SOURCE MATERIAL.
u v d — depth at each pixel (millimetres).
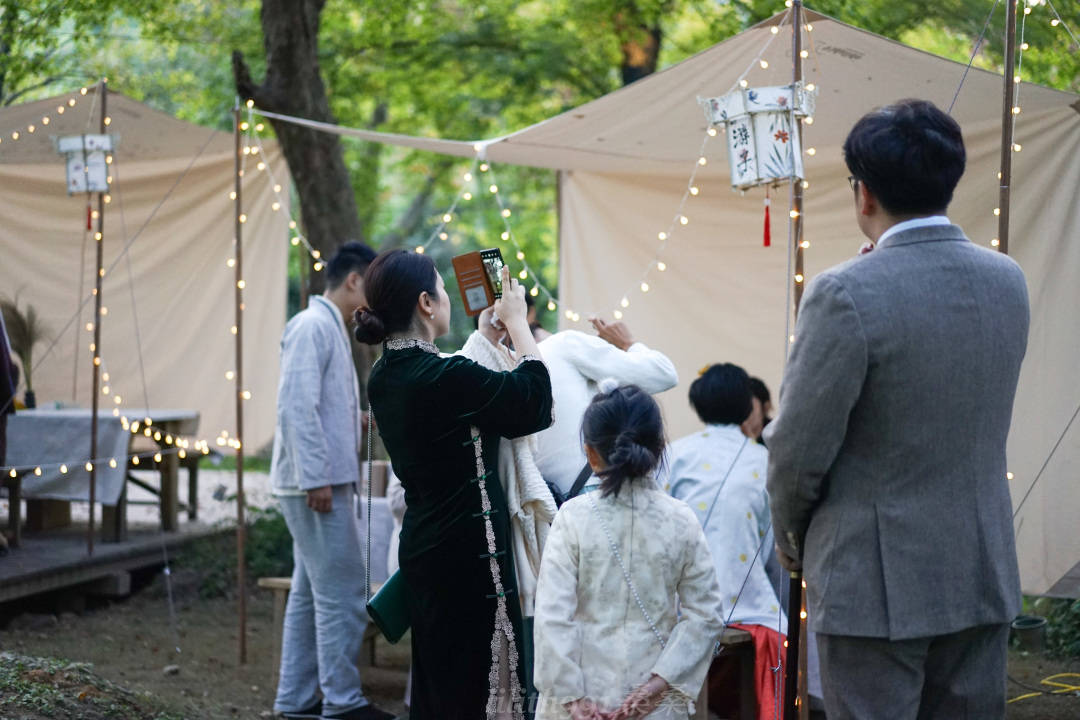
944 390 2205
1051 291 5172
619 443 2922
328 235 8273
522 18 11859
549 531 3055
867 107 5188
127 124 7340
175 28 10547
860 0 8641
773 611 4176
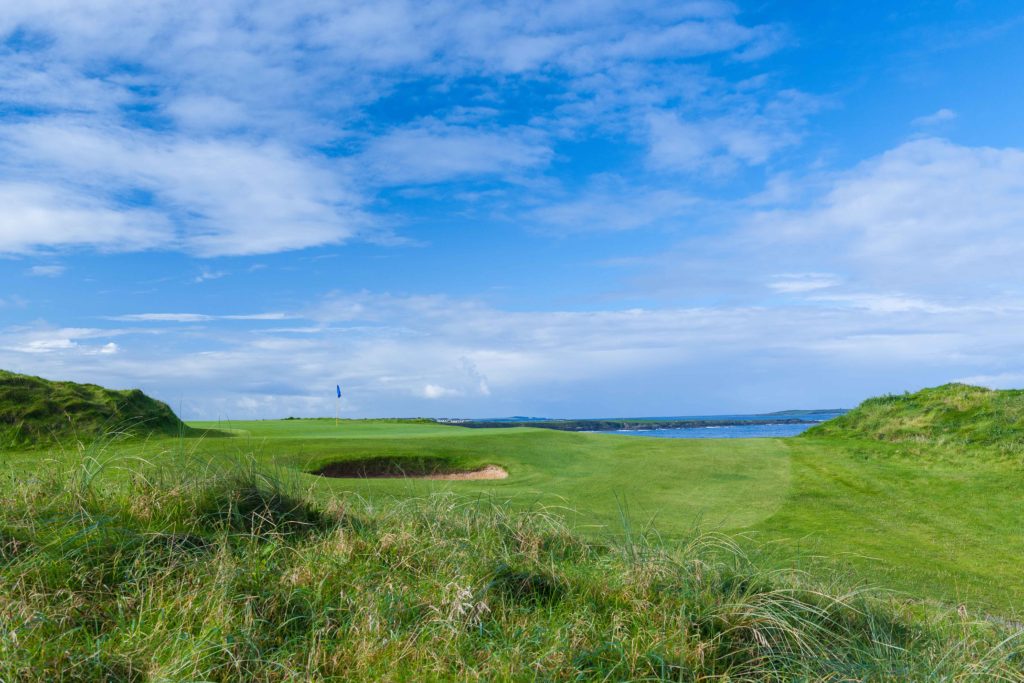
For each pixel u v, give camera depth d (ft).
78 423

BRIEF. Word for word, return the material, omitting the pictures.

ANSWER BOX.
u v d — depth at each pixel (millimetres).
944 390 2205
1051 291 5172
619 443 2922
328 235 8273
522 18 11859
549 531 3055
867 107 5188
127 124 7340
175 28 10547
860 0 8641
773 611 4176
For each pixel u v, give camera depth d (ft).
78 423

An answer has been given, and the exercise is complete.